Looking back over her long career, Schell is proudest of the work she did with individual students, both in the research lab, but also in teaching a practicum in which students were required to spend eight hours per week with a community organization in the mental health field. The experience helped students decide whether psychology was their calling. 

By far Schell’s most popular course was on abnormal psychology—a subject, she says, “is just inherently fascinating: the study of things like obsessive-compulsive disorder, depression, and schizophrenia. Why do people with schizophrenia have auditory hallucinations? How does obsessive-compulsive disorder come about? How do phobias develop?”

Schell’s expertise has always been a work in progress. The 1990s were known as the Decade of the Brain, coined by President George H.W. Bush as a time when national health agencies were working “to enhance public awareness of the benefits to be derived from brain research.” 

“We have research tools, such as magnetic resonance imaging, that weren’t even dreamed of when I started in psychology,” says Schell, who plans to remain professionally active in retirement. She will continue to publish scientific articles (she co-authored a number of studies with her students).

Reflecting on her own arrival at Oxy in 1986, professor of psychology Nancy Dess says Schell was “unfailingly encouraging and supportive. In addition to being a wonderful role model as a scientist, she offered excellent advice for balancing responsibilities as a faculty member.” And, Dess adds, “She was scary smart.” 

Schell is clear on one point: Her courses were never easy, and her students were expected to do lots of writing. “Some of them moaned about it, and it might have even surprised some of them that they could actually do it,” she says. “And then when they go on to graduate school, they are a leg up on most other students.”

Through it all, she urged every student to be their Best Possible Self, a happiness exercise torn straight from the pages of Psych 101. Thinking back to her own academic days, and her late-game career change, Schell is unequivocal about her students’ aspirations. “I’ve always said, ‘If there’s something that you really want to do, have a try at it,” she advises. “’You’re young, you’re not married, you don’t have a family, and you don’t have a mortgage. Go for it.’”

Her sizable Swan Hall office—decorated with folk art from places such as Mexico, Ecuador, and Burma—overlooks a grove of Oxy’s landmark jacaranda trees, which erupt in a blaze of purple every spring. It’s the envy of her colleagues: “Ask any member of the department, I really got the nicest office.”

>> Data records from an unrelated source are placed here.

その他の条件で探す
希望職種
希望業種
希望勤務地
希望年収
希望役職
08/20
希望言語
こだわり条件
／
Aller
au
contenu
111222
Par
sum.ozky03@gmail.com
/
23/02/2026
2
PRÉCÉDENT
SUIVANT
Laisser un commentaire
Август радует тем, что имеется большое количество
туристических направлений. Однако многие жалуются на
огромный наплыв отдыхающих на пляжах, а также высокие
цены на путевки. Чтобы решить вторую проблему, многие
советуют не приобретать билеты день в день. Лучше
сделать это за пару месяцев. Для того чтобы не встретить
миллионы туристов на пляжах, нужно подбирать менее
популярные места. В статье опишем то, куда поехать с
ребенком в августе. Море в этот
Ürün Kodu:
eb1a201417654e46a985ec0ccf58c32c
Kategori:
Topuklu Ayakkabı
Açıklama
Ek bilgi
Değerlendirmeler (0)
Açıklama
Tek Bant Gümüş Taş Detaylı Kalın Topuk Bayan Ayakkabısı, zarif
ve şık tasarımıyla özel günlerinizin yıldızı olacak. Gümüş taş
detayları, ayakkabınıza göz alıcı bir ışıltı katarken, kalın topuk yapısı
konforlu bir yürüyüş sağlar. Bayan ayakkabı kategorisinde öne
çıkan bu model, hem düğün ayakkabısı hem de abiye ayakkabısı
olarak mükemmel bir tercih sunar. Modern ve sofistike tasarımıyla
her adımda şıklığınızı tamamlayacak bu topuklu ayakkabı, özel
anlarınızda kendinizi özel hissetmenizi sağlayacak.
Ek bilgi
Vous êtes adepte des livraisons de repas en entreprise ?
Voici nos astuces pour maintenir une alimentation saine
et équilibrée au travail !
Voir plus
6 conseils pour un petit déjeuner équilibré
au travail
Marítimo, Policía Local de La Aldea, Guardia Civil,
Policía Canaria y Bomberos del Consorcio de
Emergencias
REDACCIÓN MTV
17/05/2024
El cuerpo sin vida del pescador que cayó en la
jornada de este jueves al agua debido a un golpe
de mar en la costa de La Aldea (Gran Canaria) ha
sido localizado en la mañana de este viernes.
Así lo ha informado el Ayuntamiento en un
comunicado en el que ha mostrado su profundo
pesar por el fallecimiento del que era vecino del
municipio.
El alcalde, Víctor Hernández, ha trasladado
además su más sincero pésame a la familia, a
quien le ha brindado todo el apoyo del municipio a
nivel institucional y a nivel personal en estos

Travel is in the immediate offing for Schell and her husband of 37 years, psychiatrist Allen Chroman. At her retirement party, department chair Brian Kim, associate professor of psychology, lauded her “Southern charm” and her “genuine concern for everyone’s personal well-being.”

“I don’t tend to be confrontational when there’s any kind of conflict,” Schell says. “I try to find ways of working things out in an amicable way. I try to function as a conciliator rather than an adversary.”